** Stored data follows **

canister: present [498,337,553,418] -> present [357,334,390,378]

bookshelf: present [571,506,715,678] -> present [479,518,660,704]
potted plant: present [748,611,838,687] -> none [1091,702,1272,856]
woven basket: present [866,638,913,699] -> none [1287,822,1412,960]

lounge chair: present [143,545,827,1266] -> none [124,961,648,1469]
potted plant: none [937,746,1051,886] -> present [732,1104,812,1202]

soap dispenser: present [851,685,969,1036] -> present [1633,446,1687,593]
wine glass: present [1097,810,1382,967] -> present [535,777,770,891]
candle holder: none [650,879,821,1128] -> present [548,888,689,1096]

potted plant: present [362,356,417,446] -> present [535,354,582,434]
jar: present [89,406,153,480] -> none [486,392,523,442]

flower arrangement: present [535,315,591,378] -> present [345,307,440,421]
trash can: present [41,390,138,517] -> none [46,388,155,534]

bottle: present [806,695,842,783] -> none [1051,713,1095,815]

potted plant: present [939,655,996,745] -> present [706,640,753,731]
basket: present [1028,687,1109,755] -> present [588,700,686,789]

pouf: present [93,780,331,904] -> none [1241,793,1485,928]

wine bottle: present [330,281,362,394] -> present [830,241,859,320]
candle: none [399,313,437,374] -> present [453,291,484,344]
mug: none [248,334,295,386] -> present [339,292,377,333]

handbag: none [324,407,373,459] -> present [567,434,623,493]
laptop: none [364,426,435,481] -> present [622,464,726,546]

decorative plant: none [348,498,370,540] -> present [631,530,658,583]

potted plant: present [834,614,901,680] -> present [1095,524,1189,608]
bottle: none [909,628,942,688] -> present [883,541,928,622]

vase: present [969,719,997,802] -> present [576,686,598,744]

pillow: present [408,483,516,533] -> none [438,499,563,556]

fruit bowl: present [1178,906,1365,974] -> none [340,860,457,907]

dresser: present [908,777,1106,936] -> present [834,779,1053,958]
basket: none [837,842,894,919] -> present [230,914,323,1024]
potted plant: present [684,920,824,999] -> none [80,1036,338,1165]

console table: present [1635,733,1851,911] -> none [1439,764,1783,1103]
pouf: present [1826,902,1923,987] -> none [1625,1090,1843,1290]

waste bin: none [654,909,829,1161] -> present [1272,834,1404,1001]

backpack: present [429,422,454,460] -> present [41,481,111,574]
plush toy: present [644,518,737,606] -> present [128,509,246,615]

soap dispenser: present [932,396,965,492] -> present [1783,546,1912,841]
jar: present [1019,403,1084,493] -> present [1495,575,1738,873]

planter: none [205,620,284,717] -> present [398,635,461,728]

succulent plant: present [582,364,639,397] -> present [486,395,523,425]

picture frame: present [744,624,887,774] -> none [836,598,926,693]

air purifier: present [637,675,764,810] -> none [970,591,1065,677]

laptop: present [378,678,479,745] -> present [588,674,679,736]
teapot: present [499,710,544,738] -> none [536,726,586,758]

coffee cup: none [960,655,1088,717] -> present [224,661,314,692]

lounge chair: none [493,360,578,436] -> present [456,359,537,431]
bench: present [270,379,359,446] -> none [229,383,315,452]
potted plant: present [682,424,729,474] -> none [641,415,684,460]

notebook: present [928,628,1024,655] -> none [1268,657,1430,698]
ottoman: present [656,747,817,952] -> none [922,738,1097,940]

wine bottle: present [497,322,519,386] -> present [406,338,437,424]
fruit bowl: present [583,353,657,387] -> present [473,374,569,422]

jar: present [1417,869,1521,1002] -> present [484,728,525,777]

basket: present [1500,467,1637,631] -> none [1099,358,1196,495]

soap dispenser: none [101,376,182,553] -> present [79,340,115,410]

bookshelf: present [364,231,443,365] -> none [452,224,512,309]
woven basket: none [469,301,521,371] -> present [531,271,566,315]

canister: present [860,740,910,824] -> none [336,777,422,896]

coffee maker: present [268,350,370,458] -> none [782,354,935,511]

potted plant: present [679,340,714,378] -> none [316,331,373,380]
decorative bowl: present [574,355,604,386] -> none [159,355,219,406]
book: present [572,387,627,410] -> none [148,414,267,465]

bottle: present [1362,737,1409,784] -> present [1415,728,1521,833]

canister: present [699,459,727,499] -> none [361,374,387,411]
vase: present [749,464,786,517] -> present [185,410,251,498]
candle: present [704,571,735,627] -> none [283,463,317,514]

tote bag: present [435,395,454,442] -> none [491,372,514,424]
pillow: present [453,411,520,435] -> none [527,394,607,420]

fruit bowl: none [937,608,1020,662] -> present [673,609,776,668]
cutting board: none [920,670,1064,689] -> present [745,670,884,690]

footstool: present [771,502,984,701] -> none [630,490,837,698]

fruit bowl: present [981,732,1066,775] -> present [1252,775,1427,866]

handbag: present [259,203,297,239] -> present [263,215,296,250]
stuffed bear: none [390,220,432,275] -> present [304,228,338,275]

** End of Stored data **

Return the lines above that include the string "bookshelf".

bookshelf: present [571,506,715,678] -> present [479,518,660,704]
bookshelf: present [364,231,443,365] -> none [452,224,512,309]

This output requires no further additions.